= Beginning of Section =
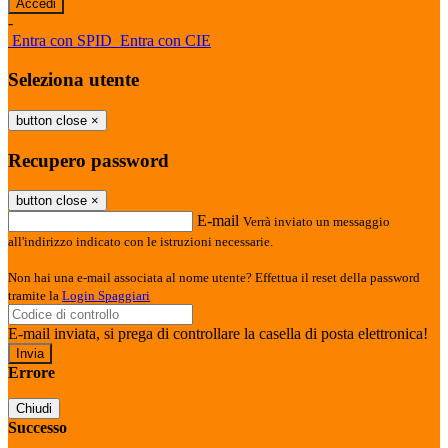
-
Entra con SPID
Entra con CIE
Seleziona utente
button close
×
Recupero password
button close
×
E-mail
Verrà inviato un messaggio
all'indirizzo indicato con le istruzioni necessarie.
Non hai una e-mail associata al nome utente? Effettua il reset della password
tramite la
Login Spaggiari
E-mail inviata, si prega di controllare la casella di posta elettronica!
Errore
Chiudi
Successo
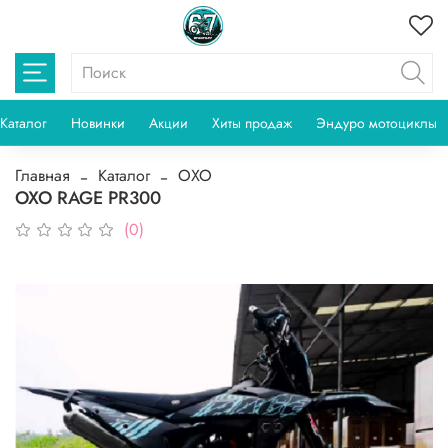
Каталог
Новинки
Акции
Хиты продаж
Эндуро мотоциклы
Главная
Каталог
OXO
OXO RAGE PR300
(0)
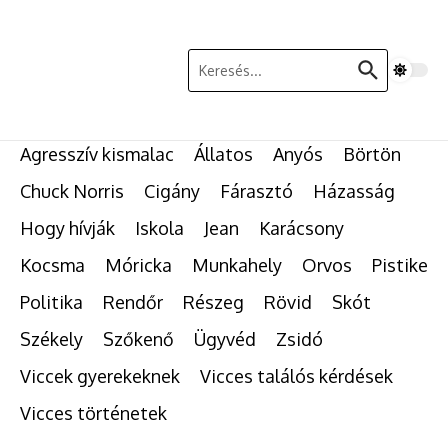
Ugrás a tartalomhoz
Keresés:
Agresszív kismalac
Állatos
Anyós
Börtön
Chuck Norris
Cigány
Fárasztó
Házasság
Hogy hívják
Iskola
Jean
Karácsony
Kocsma
Móricka
Munkahely
Orvos
Pistike
Politika
Rendőr
Részeg
Rövid
Skót
Székely
Szőkenő
Ügyvéd
Zsidó
Viccek gyerekeknek
Vicces találós kérdések
Vicces történetek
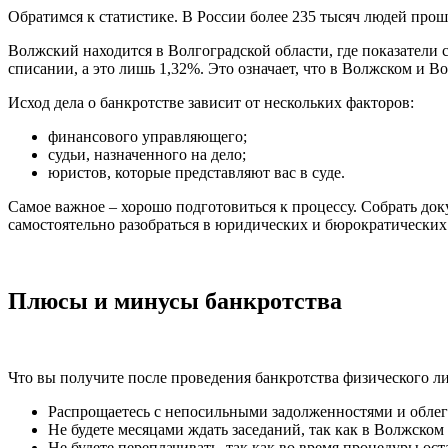
Обратимся к статистике. В России более 235 тысяч людей прош
Волжский находится в Волгоградской области, где показатели 
списании, а это лишь 1,32%. Это означает, что в Волжском и 
Исход дела о банкротстве зависит от нескольких факторов:
финансового управляющего;
судьи, назначенного на дело;
юристов, которые представляют вас в суде.
Самое важное – хорошо подготовиться к процессу. Собрать док
самостоятельно разобраться в юридических и бюрократических
Плюсы и минусы банкротства
Что вы получите после проведения банкротства физического л
Распрощаетесь с непосильными задолженностями и облег
Не будете месяцами ждать заседаний, так как в Волжском
Не будете переплачивать, так как во время процедуры ос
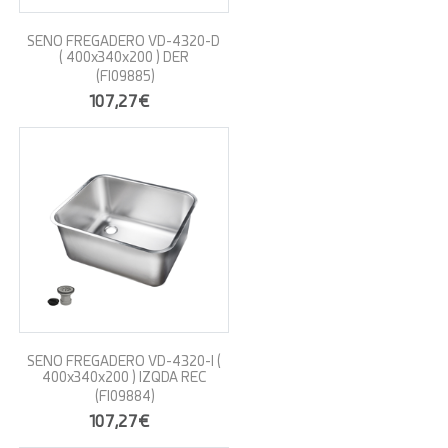
SENO FREGADERO VD-4320-D
( 400x340x200 ) DER
(FI09885)
107,27€
SENO FREGADERO VD-4320-I (
400x340x200 ) IZQDA REC
(FI09884)
107,27€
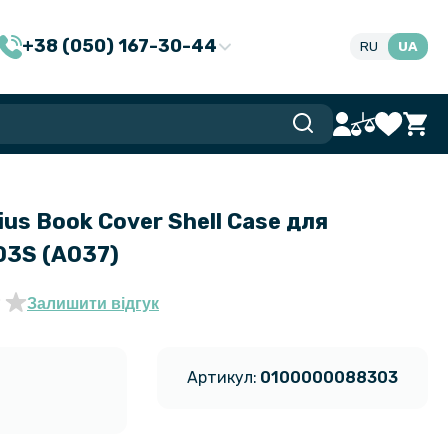
+38 (050) 167-30-44
RU
UA
us Book Cover Shell Case для
03S (A037)
Залишити відгук
Артикул:
0100000088303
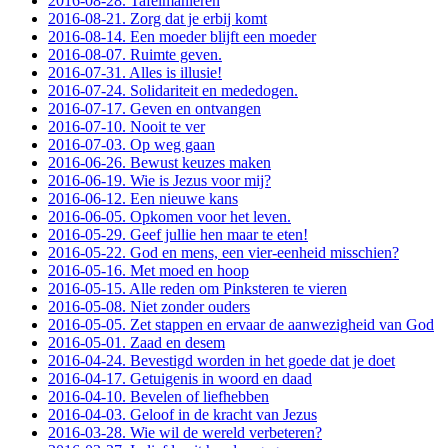
2016-08-28. Tafelmanieren
2016-08-21. Zorg dat je erbij komt
2016-08-14. Een moeder blijft een moeder
2016-08-07. Ruimte geven.
2016-07-31. Alles is illusie!
2016-07-24. Solidariteit en mededogen.
2016-07-17. Geven en ontvangen
2016-07-10. Nooit te ver
2016-07-03. Op weg gaan
2016-06-26. Bewust keuzes maken
2016-06-19. Wie is Jezus voor mij?
2016-06-12. Een nieuwe kans
2016-06-05. Opkomen voor het leven.
2016-05-29. Geef jullie hen maar te eten!
2016-05-22. God en mens, een vier-eenheid misschien?
2016-05-16. Met moed en hoop
2016-05-15. Alle reden om Pinksteren te vieren
2016-05-08. Niet zonder ouders
2016-05-05. Zet stappen en ervaar de aanwezigheid van God
2016-05-01. Zaad en desem
2016-04-24. Bevestigd worden in het goede dat je doet
2016-04-17. Getuigenis in woord en daad
2016-04-10. Bevelen of liefhebben
2016-04-03. Geloof in de kracht van Jezus
2016-03-28. Wie wil de wereld verbeteren?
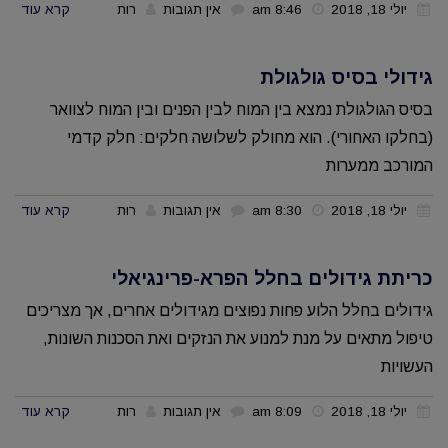
יולי 18, 2018
8:46 am
אין תגובות
רות
קרא עוד
גידולי בסיס גולגולת
בסיס הגולגולת נמצא בין המוח לבין הפנים ובין המוח לצוואר
(בחלקו האחורי). הוא מחולק לשלושה חלקים: חלק קדמי
המורכב ממערות
יולי 18, 2018
8:30 am
אין תגובות
רות
קרא עוד
כריתת גידולים בחלל הפרא-פרינגיאלי
גידולים בחלל הלוע פחות נפוצים מגידולים אחרים, אך מצריכים
טיפול מתאים על מנת למנוע את הנזקים ואת הסכנות השונות,
העשויות
יולי 18, 2018
8:09 am
אין תגובות
רות
קרא עוד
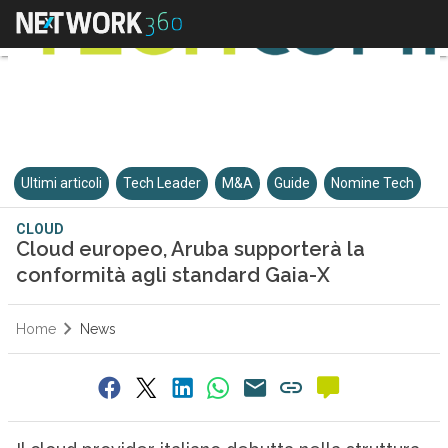
Ultimi articoli
Tech Leader
M&A
Guide
Nomine Tech
CLOUD
Cloud europeo, Aruba supporterà la
conformità agli standard Gaia-X
Home
News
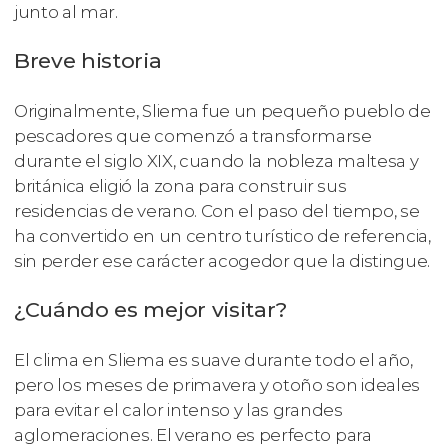
junto al mar.
Breve historia
Originalmente, Sliema fue un pequeño pueblo de
pescadores que comenzó a transformarse
durante el siglo XIX, cuando la nobleza maltesa y
británica eligió la zona para construir sus
residencias de verano. Con el paso del tiempo, se
ha convertido en un centro turístico de referencia,
sin perder ese carácter acogedor que la distingue.
¿Cuándo es mejor visitar?
El clima en Sliema es suave durante todo el año,
pero los meses de primavera y otoño son ideales
para evitar el calor intenso y las grandes
aglomeraciones. El verano es perfecto para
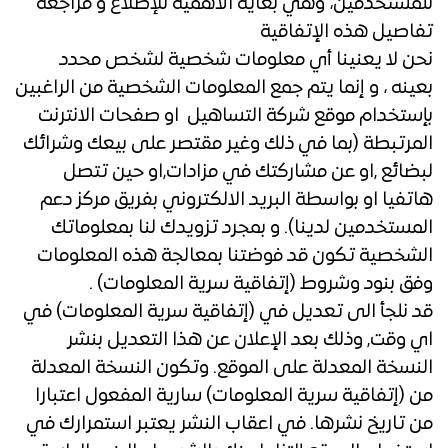
للمستخدمين، وهي بغاية الأهمية للإطلاع و مراجعة
تفاصيل هذه الإتفاقية
نحن لا يعنينا أي معلومات شخصية لشخص محدد
بعينه ، و إنما يتم جمع المعلومات الشخصية من الراغبين
بإستخدام موقع شركة التساهيل او صفحات الانترنت
المرتبطة (بما في ذلك وغير مقتصر على بيعك وشرائك
لبضائع ,او عن مشاركتك في مزادات,او حين تتصل
هاتفيا او بواسطة البريد الالكتروني بفريق مركز دعم
المستخدمين لدينا). و بمجرد تزويدك لنا بمعلوماتك
الشخصية تكون قد فوضتنا بمعالجة هذه المعلومات
وفق بنود وشروط (إتفاقية سرية المعلومات) .
قد نلجأ الى تعديل في (إتفاقية سرية المعلومات) في
اي وقت, وذلك بعد الإعلان عن هذا التعديل بنشر
النسخة المعدلة على الموقع. وتكون النسخة المعدلة
من (إتفاقية سرية المعلومات) سارية المفعول اعتبارا
من تاريخ نشرها. في اعقاب النشر يعتبر استمرارك في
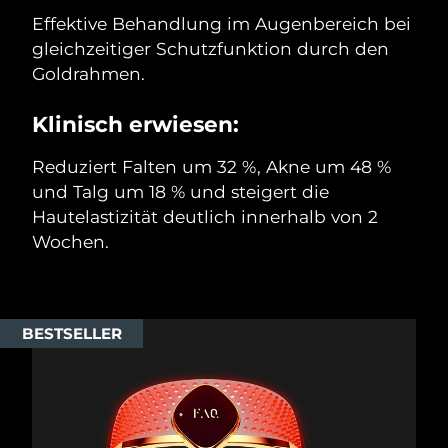
Effektive Behandlung im Augenbereich bei
gleichzeitiger Schutzfunktion durch den
Goldrahmen.
Klinisch erwiesen:
Reduziert Falten um 32 %, Akne um 48 %
und Talg um 18 % und steigert die
Hautelastizität deutlich innerhalb von 2
Wochen.
BESTSELLER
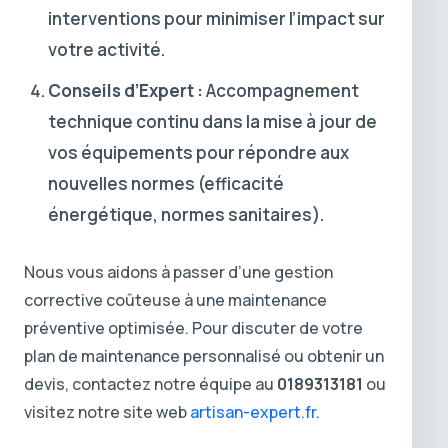
interventions pour minimiser l’impact sur
votre activité.
Conseils d’Expert :
Accompagnement
technique continu dans la mise à jour de
vos équipements pour répondre aux
nouvelles normes (efficacité
énergétique, normes sanitaires).
Nous vous aidons à passer d’une gestion
corrective coûteuse à une maintenance
préventive optimisée. Pour discuter de votre
plan de maintenance personnalisé ou obtenir un
devis, contactez notre équipe au
0189313181
ou
visitez notre site web
artisan-expert.fr
.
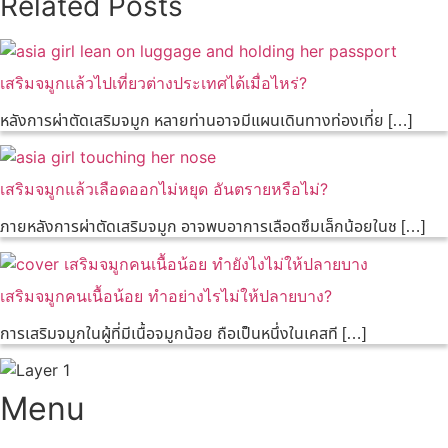
Related Posts
เสริมจมูกแล้วไปเที่ยวต่างประเทศได้เมื่อไหร่?
หลังการผ่าตัดเสริมจมูก หลายท่านอาจมีแผนเดินทางท่องเที่ย […]
เสริมจมูกแล้วเลือดออกไม่หยุด อันตรายหรือไม่?
ภายหลังการผ่าตัดเสริมจมูก อาจพบอาการเลือดซึมเล็กน้อยในช […]
เสริมจมูกคนเนื้อน้อย ทำอย่างไรไม่ให้ปลายบาง?
การเสริมจมูกในผู้ที่มีเนื้อจมูกน้อย ถือเป็นหนึ่งในเคสที […]
Menu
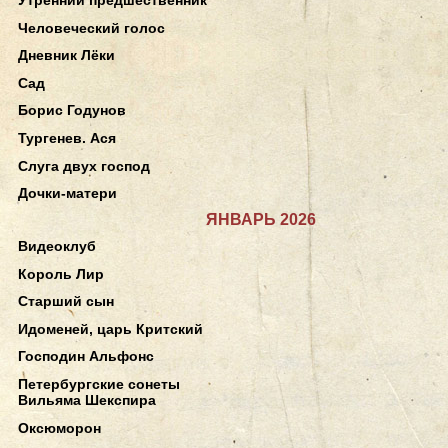
Человеческий голос
Дневник Лёки
Сад
Борис Годунов
Тургенев. Ася
Слуга двух господ
Дочки-матери
ЯНВАРЬ 2026
Видеоклуб
Король Лир
Старший сын
Идоменей, царь Критский
Господин Альфонс
Петербургские сонеты
Вильяма Шекспира
Оксюморон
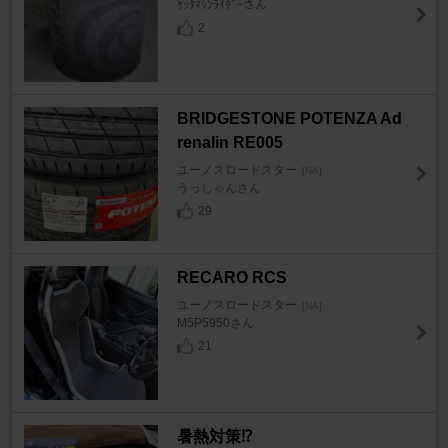
ｹｯﾀﾏｼﾝﾗｲﾀﾞｰさん
2
BRIDGESTONE POTENZA Ad
renalin RE005
ユーノスロードスター
[NA]
うっしゃんさん
29
RECARO RCS
ユーノスロードスター
[NA]
M5P5950さん
21
暑熱対策⁉️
= End of Section =
EXERCISE GOAL
Rewrite the text of all the records, putting "Catalog" in place of every "Каталог" and changing nothing else. Leave the pictures out.

WRITTEN ANSWER
-
Entra con SPID
Entra con CIE
Seleziona utente
button close
×
Recupero password
button close
×
E-mail
Verrà inviato un messaggio
all'indirizzo indicato con le istruzioni necessarie.
Non hai una e-mail associata al nome utente? Effettua il reset della password
tramite la
Login Spaggiari
E-mail inviata, si prega di controllare la casella di posta elettronica!
Errore
Chiudi
Successo
Catalog
Новинки
Акции
Хиты продаж
Эндуро мотоциклы
Главная
Catalog
OXO
OXO RAGE PR300
(0)
Ugrás a tartalomhoz
Keresés:
Agresszív kismalac
Állatos
Anyós
Börtön
Chuck Norris
Cigány
Fárasztó
Házasság
Hogy hívják
Iskola
Jean
Karácsony
Kocsma
Móricka
Munkahely
Orvos
Pistike
Politika
Rendőr
Részeg
Rövid
Skót
Székely
Szőkenő
Ügyvéd
Zsidó
Viccek gyerekeknek
Vicces találós kérdések
Vicces történetek
Обратимся к статистике. В России более 235 тысяч людей прош
Волжский находится в Волгоградской области, где показатели 
списании, а это лишь 1,32%. Это означает, что в Волжском и 
Исход дела о банкротстве зависит от нескольких факторов:
финансового управляющего;
судьи, назначенного на дело;
юристов, которые представляют вас в суде.
Самое важное – хорошо подготовиться к процессу. Собрать док
самостоятельно разобраться в юридических и бюрократических
Плюсы и минусы банкротства
Что вы получите после проведения банкротства физического л
Распрощаетесь с непосильными задолженностями и облег
Не будете месяцами ждать заседаний, так как в Волжском
Не будете переплачивать, так как во время процедуры ос
SENO FREGADERO VD-4320-D
( 400x340x200 ) DER
(FI09885)
107,27€
SENO FREGADERO VD-4320-I (
400x340x200 ) IZQDA REC
(FI09884)
107,27€
+38 (050) 167-30-44
RU
UA
us Book Cover Shell Case для
03S (A037)
Залишити відгук
Артикул:
0100000088303
2016-08-28. Tafelmanieren
2016-08-21. Zorg dat je erbij komt
2016-08-14. Een moeder blijft een moeder
2016-08-07. Ruimte geven.
2016-07-31. Alles is illusie!
2016-07-24. Solidariteit en mededogen.
2016-07-17. Geven en ontvangen
2016-07-10. Nooit te ver
2016-07-03. Op weg gaan
2016-06-26. Bewust keuzes maken
2016-06-19. Wie is Jezus voor mij?
2016-06-12. Een nieuwe kans
2016-06-05. Opkomen voor het leven.
2016-05-29. Geef jullie hen maar te eten!
2016-05-22. God en mens, een vier-eenheid misschien?
2016-05-16. Met moed en hoop
2016-05-15. Alle reden om Pinksteren te vieren
2016-05-08. Niet zonder ouders
2016-05-05. Zet stappen en ervaar de aanwezigheid van God
2016-05-01. Zaad en desem
2016-04-24. Bevestigd worden in het goede dat je doet
2016-04-17. Getuigenis in woord en daad
2016-04-10. Bevelen of liefhebben
2016-04-03. Geloof in de kracht van Jezus
2016-03-28. Wie wil de wereld verbeteren?
יולי 18, 2018
8:46 am
אין תגובות
רות
קרא עוד
גידולי בסיס גולגולת
בסיס הגולגולת נמצא בין המוח לבין הפנים ובין המוח לצוואר
(בחלקו האחורי). הוא מחולק לשלושה חלקים: חלק קדמי
המורכב ממערות
יולי 18, 2018
8:30 am
אין תגובות
רות
קרא עוד
כריתת גידולים בחלל הפרא-פרינגיאלי
גידולים בחלל הלוע פחות נפוצים מגידולים אחרים, אך מצריכים
טיפול מתאים על מנת למנוע את הנזקים ואת הסכנות השונות,
העשויות
יולי 18, 2018
8:09 am
אין תגובות
רות
קרא עוד
Ultimi articoli
Tech Leader
M&A
Guide
Nomine Tech
CLOUD
Cloud europeo, Aruba supporterà la
conformità agli standard Gaia-X
Home
News
junto al mar.
Breve historia
Originalmente, Sliema fue un pequeño pueblo de
pescadores que comenzó a transformarse
durante el siglo XIX, cuando la nobleza maltesa y
británica eligió la zona para construir sus
residencias de verano. Con el paso del tiempo, se
ha convertido en un centro turístico de referencia,
sin perder ese carácter acogedor que la distingue.
¿Cuándo es mejor visitar?
El clima en Sliema es suave durante todo el año,
pero los meses de primavera y otoño son ideales
para evitar el calor intenso y las grandes
aglomeraciones. El verano es perfecto para
للمستخدمين، وهي بغاية الأهمية للإطلاع و مراجعة
تفاصيل هذه الإتفاقية
نحن لا يعنينا أي معلومات شخصية لشخص محدد
بعينه ، و إنما يتم جمع المعلومات الشخصية من الراغبين
بإستخدام موقع شركة التساهيل او صفحات الانترنت
المرتبطة (بما في ذلك وغير مقتصر على بيعك وشرائك
لبضائع ,او عن مشاركتك في مزادات,او حين تتصل
هاتفيا او بواسطة البريد الالكتروني بفريق مركز دعم
المستخدمين لدينا). و بمجرد تزويدك لنا بمعلوماتك
الشخصية تكون قد فوضتنا بمعالجة هذه المعلومات
وفق بنود وشروط (إتفاقية سرية المعلومات) .
قد نلجأ الى تعديل في (إتفاقية سرية المعلومات) في
اي وقت, وذلك بعد الإعلان عن هذا التعديل بنشر
النسخة المعدلة على الموقع. وتكون النسخة المعدلة
من (إتفاقية سرية المعلومات) سارية المفعول اعتبارا
من تاريخ نشرها. في اعقاب النشر يعتبر استمرارك في
Effektive Behandlung im Augenbereich bei
gleichzeitiger Schutzfunktion durch den
Goldrahmen.
Klinisch erwiesen:
Reduziert Falten um 32 %, Akne um 48 %
und Talg um 18 % und steigert die
Hautelastizität deutlich innerhalb von 2
Wochen.
BESTSELLER
interventions pour minimiser l’impact sur
votre activité.
Conseils d’Expert :
Accompagnement
technique continu dans la mise à jour de
vos équipements pour répondre aux
nouvelles normes (efficacité
énergétique, normes sanitaires).
Nous vous aidons à passer d’une gestion
corrective coûteuse à une maintenance
préventive optimisée. Pour discuter de votre
plan de maintenance personnalisé ou obtenir un
devis, contactez notre équipe au
0189313181
ou
visitez notre site web
artisan-expert.fr
.
Related Posts
เสริมจมูกแล้วไปเที่ยวต่างประเทศได้เมื่อไหร่?
หลังการผ่าตัดเสริมจมูก หลายท่านอาจมีแผนเดินทางท่องเที่ย […]
เสริมจมูกแล้วเลือดออกไม่หยุด อันตรายหรือไม่?
ภายหลังการผ่าตัดเสริมจมูก อาจพบอาการเลือดซึมเล็กน้อยในช […]
เสริมจมูกคนเนื้อน้อย ทำอย่างไรไม่ให้ปลายบาง?
การเสริมจมูกในผู้ที่มีเนื้อจมูกน้อย ถือเป็นหนึ่งในเคสที […]
Menu
Человеческий голос
Дневник Лёки
Сад
Борис Годунов
Тургенев. Ася
Слуга двух господ
Дочки-матери
ЯНВАРЬ 2026
Видеоклуб
Король Лир
Старший сын
Идоменей, царь Критский
Господин Альфонс
Петербургские сонеты
Вильяма Шекспира
Оксюморон
ｹｯﾀﾏｼﾝﾗｲﾀﾞｰさん
2
BRIDGESTONE POTENZA Ad
renalin RE005
ユーノスロードスター
[NA]
うっしゃんさん
29
RECARO RCS
ユーノスロードスター
[NA]
M5P5950さん
21
暑熱対策⁉️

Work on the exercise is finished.